Revise the overview of contributors between "Image c/o Rajesh" and "coexistence with nature.", inclusive, so that "mythical" reads "legendary".

## QUOTED PASSAGE
-=-=-

John Grey writes of love and nature and incorporates modern science and climate change into old style pastoral poetry. Jim Force interposes haiku onto photographs of cracks in the sidewalk, places where the vulnerability of physical materials shows through despite our intent in their construction.

J.D. DeHart writes of nature, virtual reality, and his quest to figure out who he is and how he can most effectively live as a teacher and mentor.

Other pieces are more fanciful, yet still touch on the complexities of our world and our natures.

Image c/o Rajesh Misra

Bill Tope depicts a wild acid trip in psychedelic detail, yet suggests the dreamer is aware is experience is unreal.

Alan Catlin looks to his mysterious and foreboding dreams for inspiration, recollecting a conversation with a recurrent personage. Fernando Sorrentino depicts a friendship between a researcher and a mythical animal, suggesting coexistence with nature.

-=-=-

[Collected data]
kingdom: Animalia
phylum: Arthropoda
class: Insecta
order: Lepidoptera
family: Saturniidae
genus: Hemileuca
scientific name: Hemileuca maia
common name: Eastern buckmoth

-=-=-

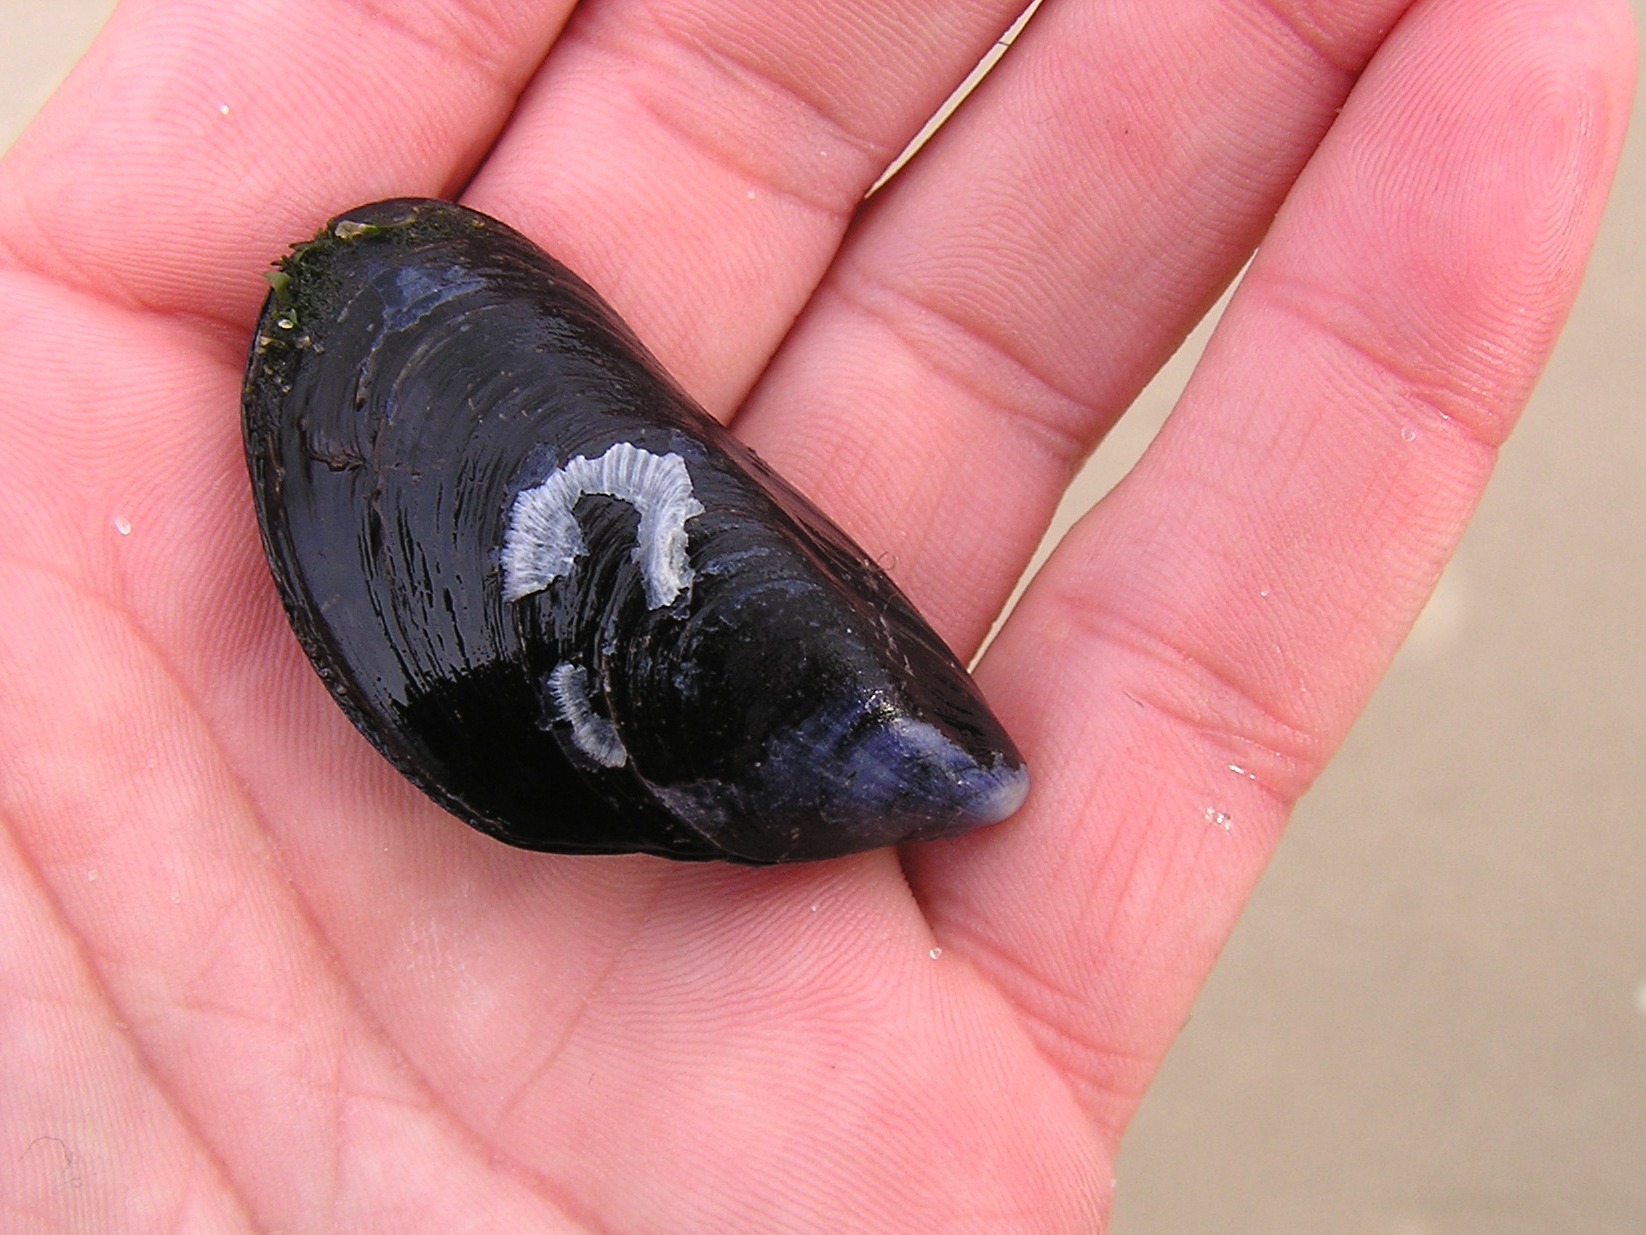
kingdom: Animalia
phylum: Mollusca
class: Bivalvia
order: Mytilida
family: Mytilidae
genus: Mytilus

-=-=-

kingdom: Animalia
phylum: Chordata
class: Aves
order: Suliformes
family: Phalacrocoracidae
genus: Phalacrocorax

-=-=-

## RESULT OF THE TASK
Image c/o Rajesh Misra

Bill Tope depicts a wild acid trip in psychedelic detail, yet suggests the dreamer is aware is experience is unreal.

Alan Catlin looks to his mysterious and foreboding dreams for inspiration, recollecting a conversation with a recurrent personage. Fernando Sorrentino depicts a friendship between a researcher and a legendary animal, suggesting coexistence with nature.